Although we may need to modify the DSpace source code in order to plug in Xena, and so I wanted to add DSpace as a project to Eclipse. This didn't work all that well the first time due to problems with permissions. It seems the best idea is to do everything using the (system) dspace user - including logging in to the desktop as dspace - and all the problems just go away. I installed a tomcat plugin for Eclipse so now source modification, compilation, deployment, and starting and stopping the tomcat server can be done from within Eclipse.

Wednesday, May 03, 2006

Xena Lite preview

Did I mention there's a developer preview of Xena Lite available? It's very close to what Xena Lite will look like, but it converts office documents to OpenOffice flat XML instead of ODF. The office plugin gets its ODF goodness next month. If you have Java, Openoffice and the capacity to grab 30MB or so, read the release notes first, then grab the download.

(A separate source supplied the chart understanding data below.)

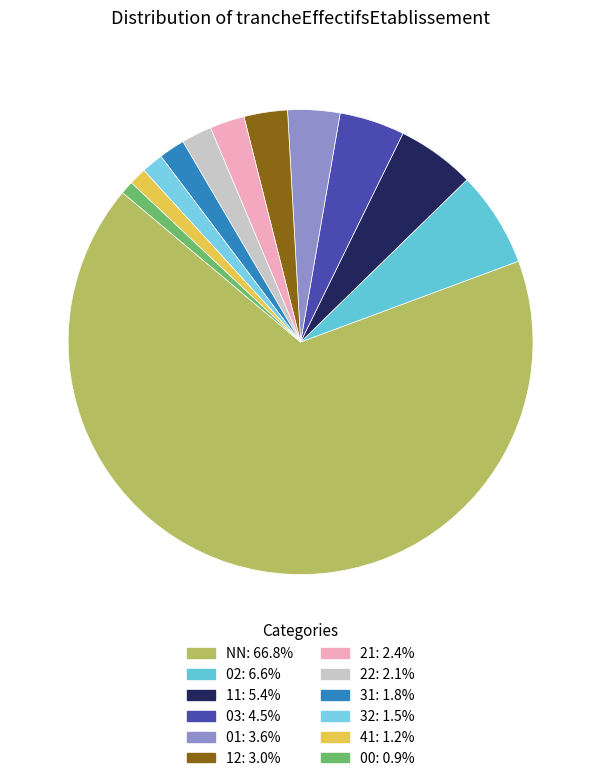

To the nearest percent, what percentage of the pie is 21?

2%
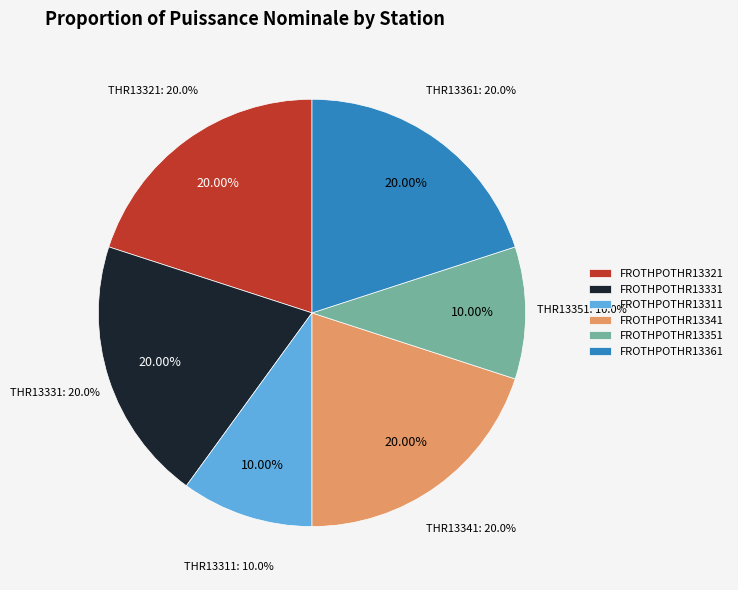

How many segments does this pie chart have?

6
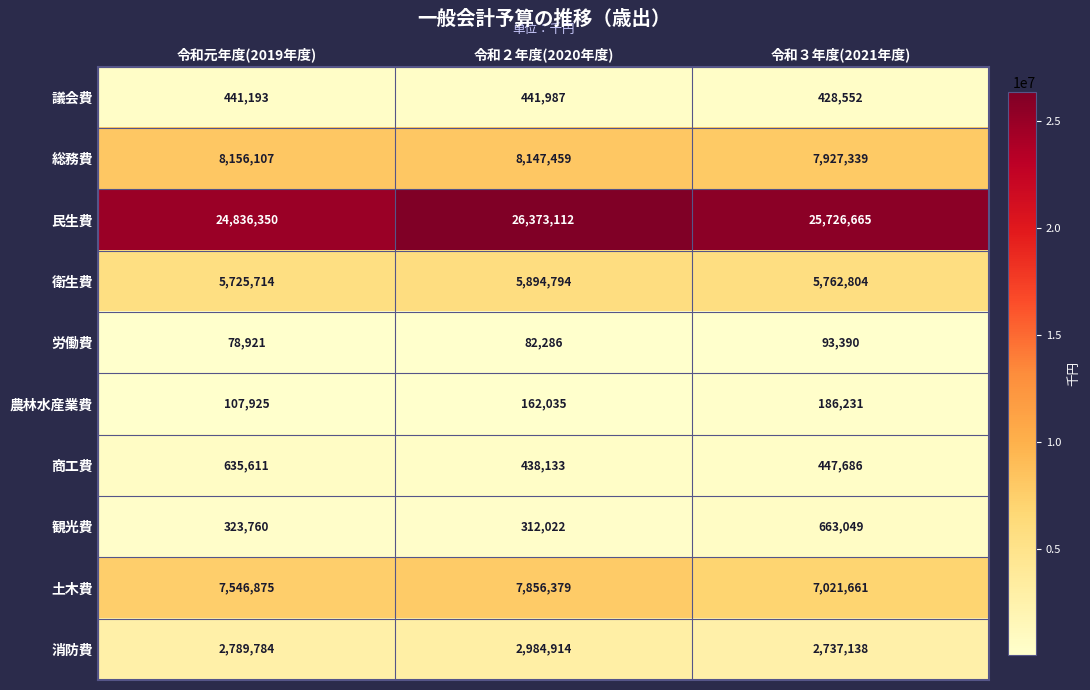

What is the difference between the maximum and minimum values in the 労働費 series?

14469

Sophos Command-line Virus Checker

Sophos Command-line Virus Checker

A possible solution to DPR virus checking? Seems to read virus definitions from a directory, so can presumably update them, and could read the log file for results... hopefully would be well-structured to facilitate this.

Welcome

Welcome to the NAA Digital Preservation team's development blog. Let's see if we can use this as a collaboration space to share info during the development of Xena, Quest and the DPR.